━━━ Text extract ━━━

This strategic review sets out Ofcom’s approach to regulating communications markets for the next decade. It explains how they will ‘promote investment and competition to ensure that people and businesses get the phone, broadband and mobile services they need in coming years, wherever they live and work’.
Ofcom CEO Sharon White says the key proposals in the report are: “A strategic shift to large-scale investment in more fibre: We will help create more choice for people and businesses, while reducing the country’s reliance on Openreach. A major strategic shift will encourage the roll-out of new ‘fibre to the premise’ networks to homes and businesses, as an alternative to BT’s planned innovation in copper-based technologies. As part of this, BT will be required to open up its network, allowing easier access for rivals to lay their own fibre cables along BT’s telegraph poles and in its underground cable ‘ducts’.
A step change in quality of service: We will publish service quality performance data on all operators, and look to introduce automatic compensation for consumers and small businesses when things go wrong. We intend later this year to introduce tougher minimum standards for Openreach with rigorous enforcement and fines for underperformance.
Reforming Openreach: We intend to reform Openreach’s governance and strengthen its independence from BT. In future, Openreach should be governed at arm’s length from BT Group, with greater independence in taking its own decisions on budget, investment and strategy. Openreach management will be required to serve all wholesale customers equally, and consult them on its investment plans. Greater independence could be achieved by ‘ring-fencing’ Openreach (for example, Openreach becoming a wholly owned subsidiary with its own purpose and board members). Full ‘structural’ separation remains an option.
The right to broadband: We will work with the UK Government to make decent, affordable broadband a universal right for every home and small business in the UK. The universal right should start off at 10Mbit/s for everyone, and then rise in line with customer demand over time. We will work with the Government to deliver it. We will also look to improve mobile coverage by including new obligations on operators seeking new licences for spectrum (the radio airwaves which transmit mobile signals).

━━━ Excerpted data ━━━

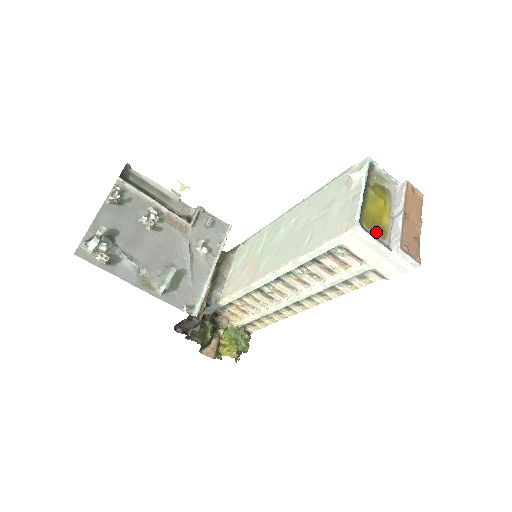
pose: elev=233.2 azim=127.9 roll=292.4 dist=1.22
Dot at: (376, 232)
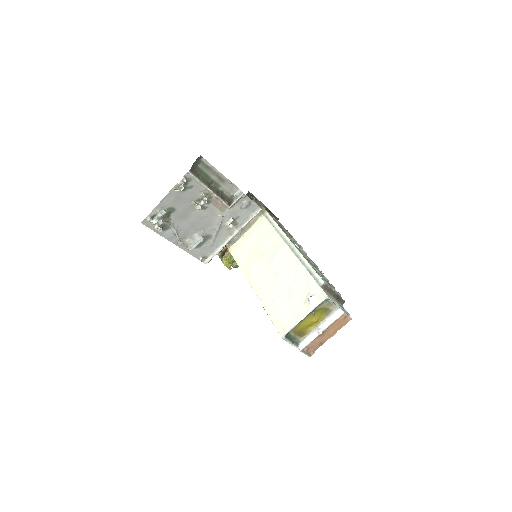
Dot at: (298, 335)
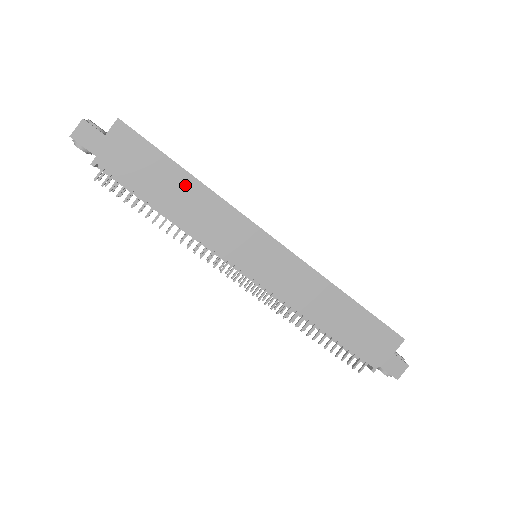
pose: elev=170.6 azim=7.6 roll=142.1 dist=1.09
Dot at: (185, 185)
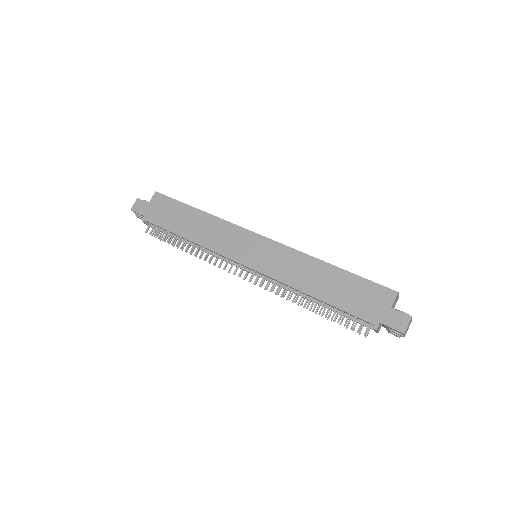
Dot at: (197, 217)
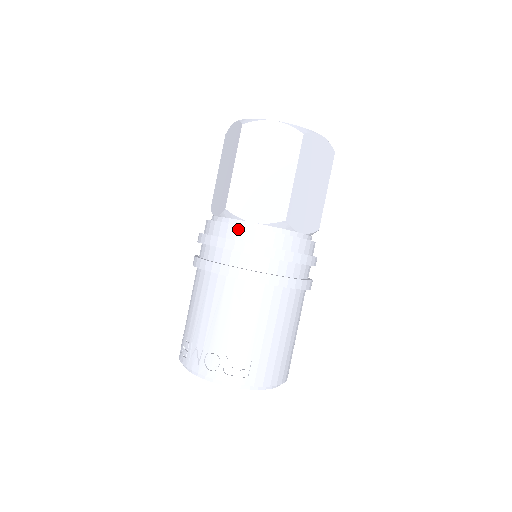
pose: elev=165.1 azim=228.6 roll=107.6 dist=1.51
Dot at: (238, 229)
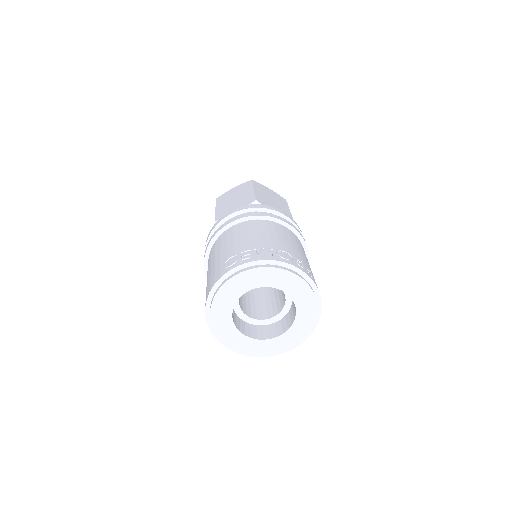
Dot at: occluded
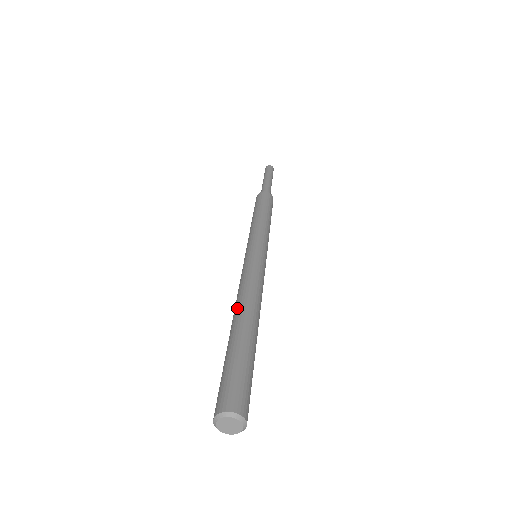
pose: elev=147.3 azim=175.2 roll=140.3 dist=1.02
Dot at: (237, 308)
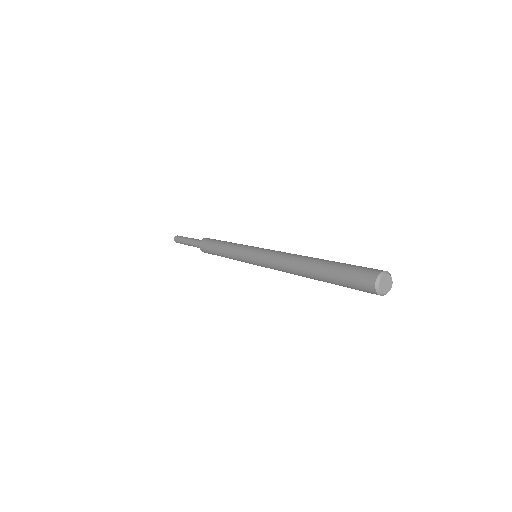
Dot at: (297, 270)
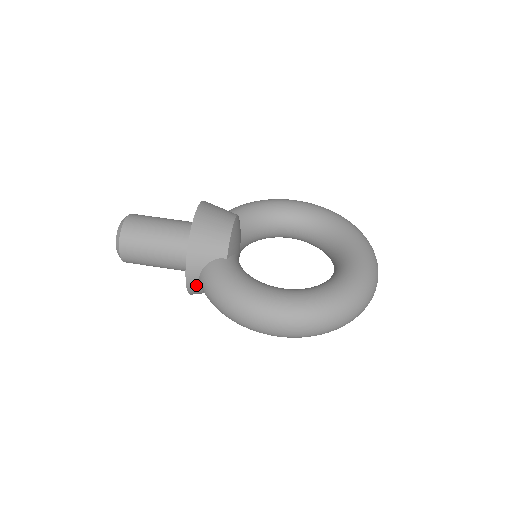
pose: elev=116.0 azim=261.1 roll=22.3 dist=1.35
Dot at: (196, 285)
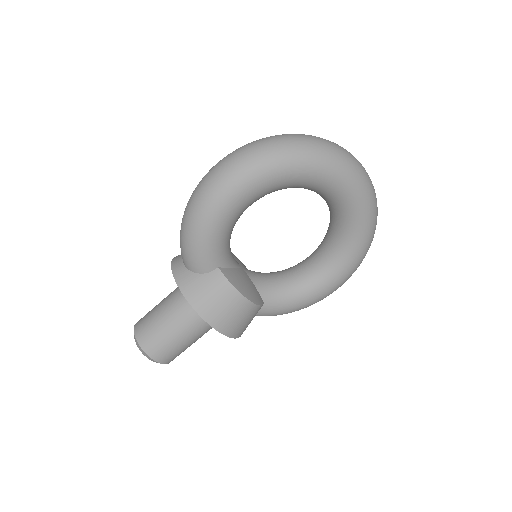
Dot at: occluded
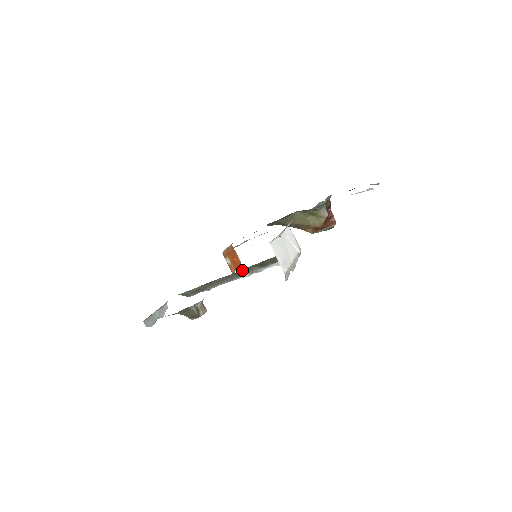
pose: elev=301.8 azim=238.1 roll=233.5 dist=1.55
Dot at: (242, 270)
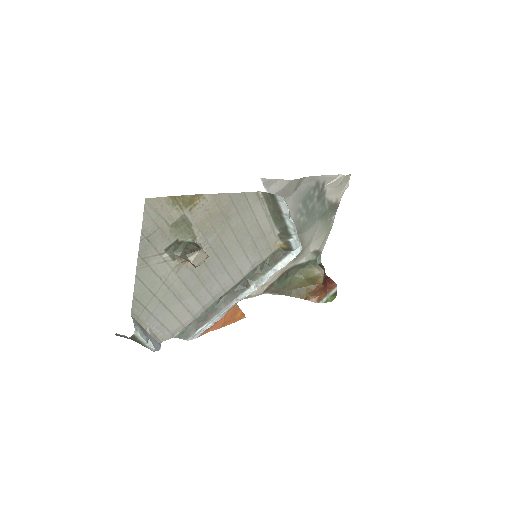
Dot at: (245, 280)
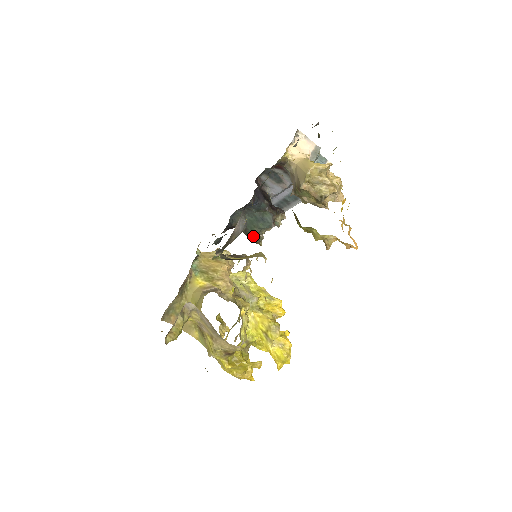
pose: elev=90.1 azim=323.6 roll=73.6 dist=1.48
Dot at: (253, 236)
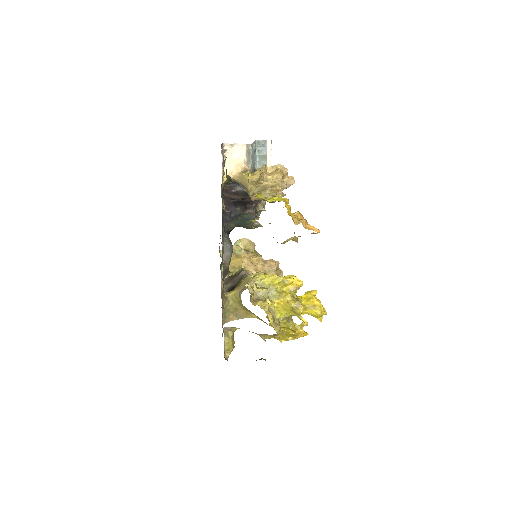
Dot at: occluded
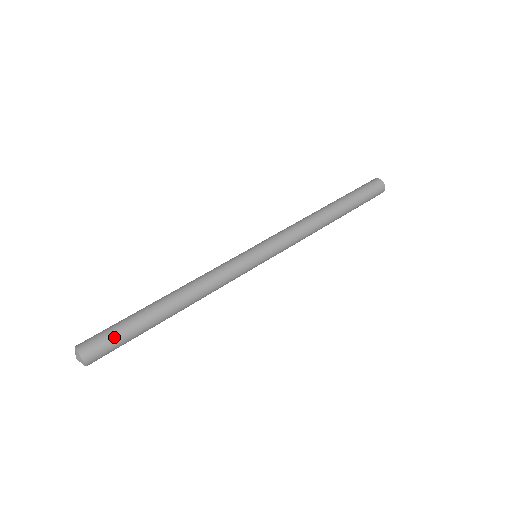
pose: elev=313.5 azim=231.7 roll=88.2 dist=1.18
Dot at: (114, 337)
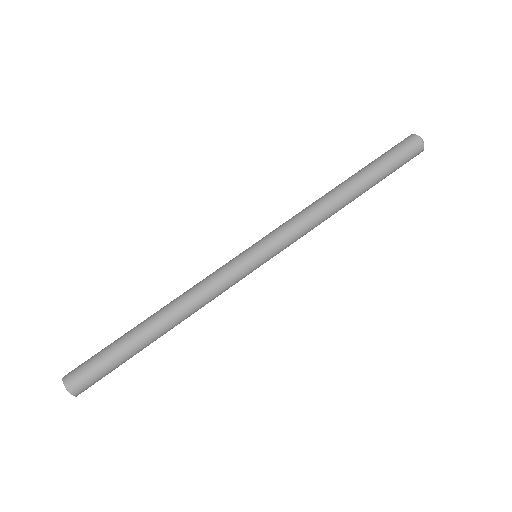
Dot at: (96, 361)
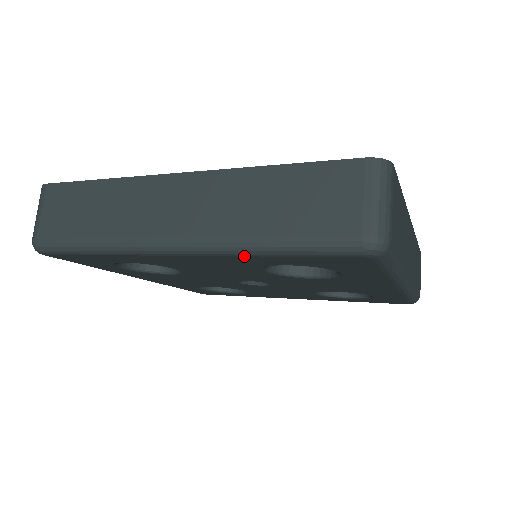
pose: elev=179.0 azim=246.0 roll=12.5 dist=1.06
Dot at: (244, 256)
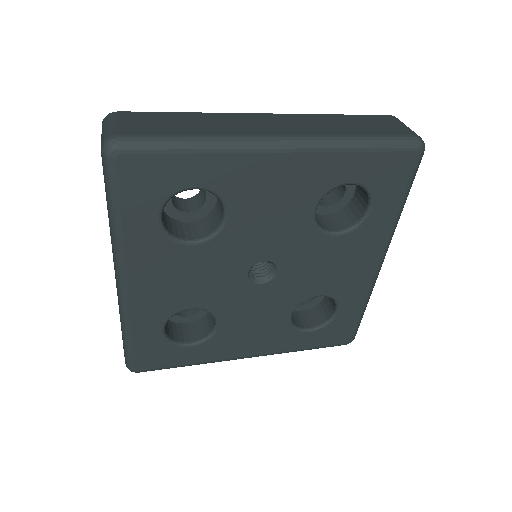
Dot at: (338, 152)
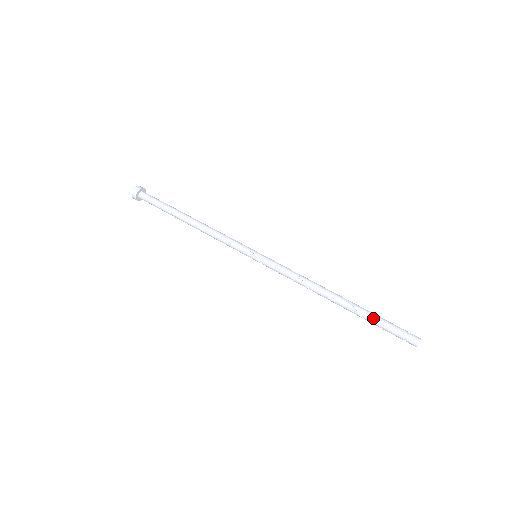
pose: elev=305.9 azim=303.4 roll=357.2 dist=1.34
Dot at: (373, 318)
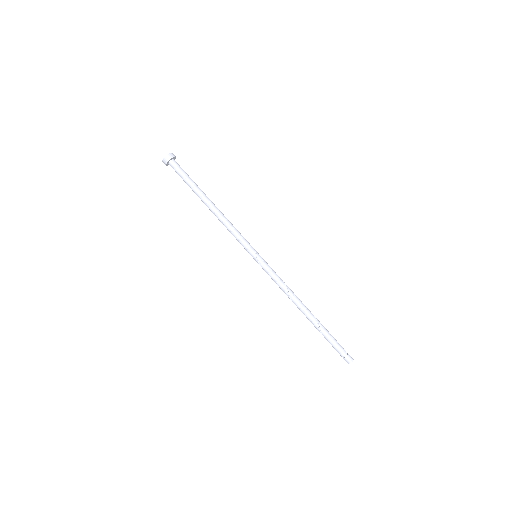
Dot at: (328, 334)
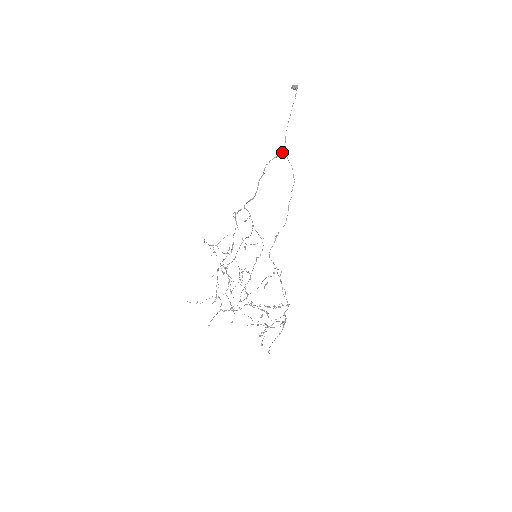
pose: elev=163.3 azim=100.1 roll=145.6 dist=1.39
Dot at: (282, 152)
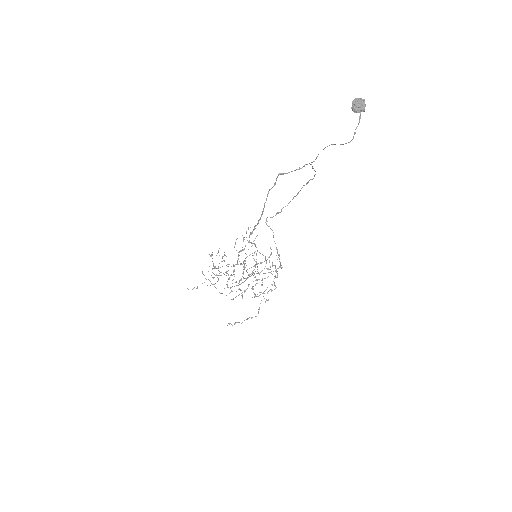
Dot at: (307, 164)
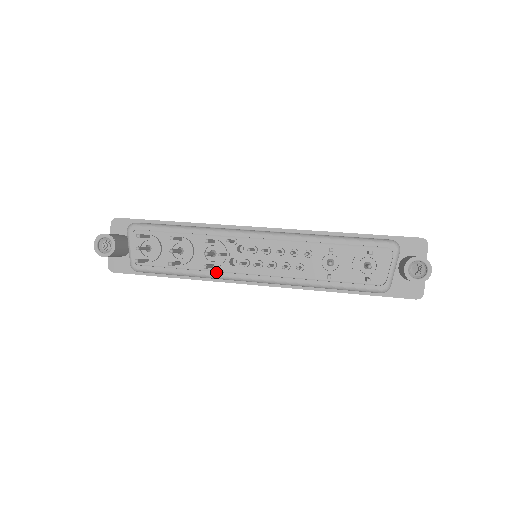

━━━

Set task 1. Retype the passage of the Ofcom review that begins at the words "Reforming Openreach: We" and stops after "remains an option.".
Set task 2. According to the Ofcom review, why will BT be required to open up its network? Answer in one to three sentences.
Set task 3. Carry on writing the Ofcom review from the point where it stops.

Response 1.
Reforming Openreach: We intend to reform Openreach’s governance and strengthen its independence from BT. In future, Openreach should be governed at arm’s length from BT Group, with greater independence in taking its own decisions on budget, investment and strategy. Openreach management will be required to serve all wholesale customers equally, and consult them on its investment plans. Greater independence could be achieved by ‘ring-fencing’ Openreach (for example, Openreach becoming a wholly owned subsidiary with its own purpose and board members). Full ‘structural’ separation remains an option.

Response 2. BT will be required to open up its network so that rivals have easier access to lay their own fibre cables along BT's telegraph poles and in its underground cable ducts. This is part of a shift to encourage the roll-out of new fibre to the premise networks as an alternative to BT's planned copper-based technologies.

Response 3.
Empowering consumers to make informed choices: We will give consumers real power to exercise choice through much more accessible and engaging information on the services available to them. We will continue to make switching easier for more services so customers really can exercise choice.
Deregulate and simplify whilst protecting consumers: We will step back from regulation where people and businesses no longer need it, including when there is a real prospect of competition. Our ultimate goal is to improve communications services for everyone, not to increase regulation.”
So, as forecast by Comms Business Magazine, BT gets to keep Openreach however we note that Ofcom says “Full ‘structural’ separation remains an option.”
Commenting on the announcement from Ofcom BT Chief Executive, Gavin Patterson said:
“The UK is ahead of its European peers when it comes to superfast broadband and we want it to maintain that position. That is why BT is keen to make significant additional investments over the next five years and beyond.
“We want to build an even faster network and we also plan to address slow speeds in the final five per cent of the country. It is also important that we give small businesses further options aside from dedicated lines, which suit many but not all. Customer expectations have increased dramatically in recent years and we are keen to work with Ofcom and industry to meet those expectations. We all want to improve service. Openreach is already subject to regulated service standards and we are happy to work with Ofcom to improve them.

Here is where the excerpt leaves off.